Wegen der Ausspähung von mehr als einer Million Handy-Daten in Sachsen muss der Dresdner Polizeipräsident Dieter Hanitsch seinen Posten räumen. Innenminister Markus Ulbig (CDU) begründete die überraschende Entscheidung am Montag in Dresden mit internen "Informationsdefiziten". Die Opposition im sächsischen Landtag sprach von einem "Bauernopfer".
Dresdner Polizeipräsident stürzt über Handy-Daten-Affäre
Dresden (dapd). Wegen der Ausspähung von mehr als einer Million Handy-Daten in Sachsen muss der Dresdner Polizeipräsident Dieter Hanitsch seinen Posten räumen. Innenminister Markus Ulbig (CDU) begründete die überraschende Entscheidung am Montag in Dresden mit internen "Informationsdefiziten". Die Opposition im sächsischen Landtag sprach von einem "Bauernopfer". Die politischen Verantwortlichen im Freistaat dürften sich nicht davonstehlen.
Die sächsischen Fahnder hatten am Rande der Großdemonstration gegen geplante Neonazi-Aufmärsche am 19. Februar massenhaft Handy-Daten mit einer sogenannten Funkzellenabfrage erfasst. Ins Visier der Ermittler gerieten dabei auch Blockierer, friedliche Demonstranten, Anwohner, Politiker und Journalisten.
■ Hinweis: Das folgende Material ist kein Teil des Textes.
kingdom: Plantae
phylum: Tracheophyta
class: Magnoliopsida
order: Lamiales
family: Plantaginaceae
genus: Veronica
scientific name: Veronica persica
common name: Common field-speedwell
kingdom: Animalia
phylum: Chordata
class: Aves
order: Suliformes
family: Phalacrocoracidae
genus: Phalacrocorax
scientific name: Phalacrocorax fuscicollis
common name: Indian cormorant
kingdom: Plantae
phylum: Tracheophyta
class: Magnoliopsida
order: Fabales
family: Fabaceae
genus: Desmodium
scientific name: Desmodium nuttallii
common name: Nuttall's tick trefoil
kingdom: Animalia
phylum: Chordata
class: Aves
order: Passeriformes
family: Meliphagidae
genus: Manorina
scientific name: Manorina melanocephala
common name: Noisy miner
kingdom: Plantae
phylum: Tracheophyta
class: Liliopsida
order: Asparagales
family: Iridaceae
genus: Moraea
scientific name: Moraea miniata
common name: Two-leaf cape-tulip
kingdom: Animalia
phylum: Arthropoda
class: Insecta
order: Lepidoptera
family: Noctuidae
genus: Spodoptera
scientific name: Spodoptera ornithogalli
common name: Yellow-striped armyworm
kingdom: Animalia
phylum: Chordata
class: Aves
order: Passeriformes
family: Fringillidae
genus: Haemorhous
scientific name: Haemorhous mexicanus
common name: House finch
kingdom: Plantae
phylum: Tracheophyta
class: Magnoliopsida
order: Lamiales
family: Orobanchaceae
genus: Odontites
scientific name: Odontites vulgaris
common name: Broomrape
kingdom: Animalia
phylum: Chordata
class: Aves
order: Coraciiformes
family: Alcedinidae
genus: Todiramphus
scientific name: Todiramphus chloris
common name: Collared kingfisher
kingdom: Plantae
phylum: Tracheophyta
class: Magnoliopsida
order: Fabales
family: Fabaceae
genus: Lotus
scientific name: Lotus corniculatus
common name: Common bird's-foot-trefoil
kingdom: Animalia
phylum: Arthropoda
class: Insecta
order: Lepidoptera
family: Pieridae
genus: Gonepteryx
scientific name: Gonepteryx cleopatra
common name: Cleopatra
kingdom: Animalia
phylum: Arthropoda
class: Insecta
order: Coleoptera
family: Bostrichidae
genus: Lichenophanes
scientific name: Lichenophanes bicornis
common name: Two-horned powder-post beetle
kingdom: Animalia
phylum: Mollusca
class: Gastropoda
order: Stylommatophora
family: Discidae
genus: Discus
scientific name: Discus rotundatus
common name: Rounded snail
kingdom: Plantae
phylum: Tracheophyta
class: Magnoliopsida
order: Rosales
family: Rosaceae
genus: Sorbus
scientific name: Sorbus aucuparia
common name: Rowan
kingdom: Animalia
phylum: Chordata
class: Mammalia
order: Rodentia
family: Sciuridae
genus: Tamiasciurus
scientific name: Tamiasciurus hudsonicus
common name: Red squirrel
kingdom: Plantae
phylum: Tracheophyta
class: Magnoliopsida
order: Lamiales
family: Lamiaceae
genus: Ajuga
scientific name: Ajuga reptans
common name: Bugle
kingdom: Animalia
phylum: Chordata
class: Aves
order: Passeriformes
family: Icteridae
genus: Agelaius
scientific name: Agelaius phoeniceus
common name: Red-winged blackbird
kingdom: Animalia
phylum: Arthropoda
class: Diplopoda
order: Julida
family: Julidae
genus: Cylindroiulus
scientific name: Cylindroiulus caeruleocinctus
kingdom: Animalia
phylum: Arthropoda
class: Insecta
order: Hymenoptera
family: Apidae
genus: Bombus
Die umstrittene Aktion hatte zu einer bundesweiten Debatte über die Zulässigkeit solcher massenhaften Datenabfragen geführt. Scharfe Kritik an dem Vorgehen der Polizei kam auch von Datenschützern.
Innenminister Ulbig sagte der Nachrichtenagentur dapd, Hanitsch habe zum Vorgehen der Ermittler in dem Fall "nicht alle nötigen Informationen" bereitgestellt. Er hielt ihm vor, keine Angaben dazu gemacht zu haben, dass auch Name und Anschrift der Betroffenen gespeichert und ausgewertet worden seien. Der ranghohe Polizist wurde mit sofortiger Wirkung versetzt. Er soll nun die Leitung der Landespolizeidirektion Zentrale Dienste übernehmen.
Nach Bekanntwerden der massenhaften Daten-Erfassung hatte die CDU/FDP-Landesregierung von Ministerpräsident Stanislaw Tillich Ende vergangener Woche einen Bericht des Innen- und Justizressorts vorgelegt. Darin ist von der Erfassung von mehr als einer Million Handy-Daten in mehreren Stadtteilen die Rede. Damit handelt es sich nach Angaben von Strafrechtsexperten um eine der größten derartigen Aktionen in der Geschichte der Bundesrepublik.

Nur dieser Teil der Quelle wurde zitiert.